Steelmakers Call on Gov’t to Confront Dumping
Steelmakers Call on Gov’t to Confront Dumping

The looming threat of underpriced steel imports has turned into a major concern for Iranian steelmakers who are already struggling with numerous domestic hassles. Amid stagnated housing market and increasing production costs as a result of economic sanctions over Iran’s nuclear energy program and increasing energy prices, Iranian steel manufacturers expect the government to take proper measures, mostly by imposing anti-dumping duties on imports, to prevent yet another burden on the currently feeble steel sector.

CEOs of three prominent Iranian steel companies, Isfahan’s Mobarakeh Steel Co., West Alborz Steel Complex and Yazd Rolling Mill, wrote articles in the Persian daily Donya-e-Eqtesad on Monday, urging the government to take prompt action.

Dumping is a policy based on which manufacturers export a product to another country at a price either below what is charged at home or even below the cost of production. China—with steel production twice as much as the aggregate production of other countries—is struggling with a slowdown in construction which has led to a sharp fall in domestic steel demand. Accordingly, the country has decided on cheap-selling the surplus steel to consumers abroad.

However, China is not the only country having to lower the price of exported steel. Russia and Ukraine have also been doing the same. Political disputes between the two neighbors, along with sanctions imposed by the United States on Kremlin, have led to a nosedive in ruble’s value, resulting in lower prices of steel produced in the countries’ giant steel companies.

Anti-dumping and countervailing measures are also embedded in World Trade Organization regulations. The policy has been used by WTO members on numerous occasions. WTO has formed a committee tasked with settling disputes between WTO members over dumping and anti-dumping allegations. If the committee confirms that the price of an exported commodity is at an unreasonable level, it authorizes the country to which the commodity is exported to impose high tariffs to protect domestic industries.

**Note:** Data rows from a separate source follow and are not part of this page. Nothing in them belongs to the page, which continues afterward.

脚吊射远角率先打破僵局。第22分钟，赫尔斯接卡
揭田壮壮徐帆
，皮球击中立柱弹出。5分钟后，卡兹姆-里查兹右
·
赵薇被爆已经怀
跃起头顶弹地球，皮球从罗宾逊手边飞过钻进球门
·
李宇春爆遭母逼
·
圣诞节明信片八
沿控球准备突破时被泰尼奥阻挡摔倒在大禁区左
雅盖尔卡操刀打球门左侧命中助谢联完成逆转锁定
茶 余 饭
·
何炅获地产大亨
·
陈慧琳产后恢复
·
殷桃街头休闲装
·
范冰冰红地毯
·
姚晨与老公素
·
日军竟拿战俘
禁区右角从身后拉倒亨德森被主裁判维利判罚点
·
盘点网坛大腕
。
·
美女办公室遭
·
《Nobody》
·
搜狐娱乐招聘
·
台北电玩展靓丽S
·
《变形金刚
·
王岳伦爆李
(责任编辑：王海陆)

Steelmakers in the United States—the world’s pioneer of free trade and one of the most influential members of WTO—have been hurt by China’s cheap exports. Prominent manufacturers United States Steel Corp., Nucor Corp., Steel Dynamics Inc., ArcelorMittal USA, AK Steel Corp. and California Steel Industries filed a complaint early in June, seeking punitive tariffs for the alleged unfair pricing of imported steel from China, India, Italy, South Korea and Taiwan.

The usage of anti-dumping policies has also been popular in Iran’s neighboring countries. Turkey, for instance, has curtailed importation of rolled steel by imposing duties on the product. The country adopted a policy to reduce production of raw steel on the one hand and import cheap billet and slab from China, Russia and Ukraine on the other to use as raw material for rolled steel production. Turkey is now one of the major producers and exporters of rolled steel in the world.

According to many experts, anti-dumping policies are most effective when implemented at the right time. Immediate action on the part of the government is needed to curb steel imports from Turkey, Russia and Ukraine via Iran’s northern borders and seaborne imports from China via southern ports. This may be the reason why Iranian steelmakers are already sounding the alarm on import of underpriced steel.

Without the government adopting such pro-manufacturing policies, annual production capacity of 55 million tons from the current 14.5-16 million tons (according to estimates by the Parliament’s Industries and Mining Commission) by 2025, as targeted in Iran’s 20-year Vision Plan, seems like a farfetched goal.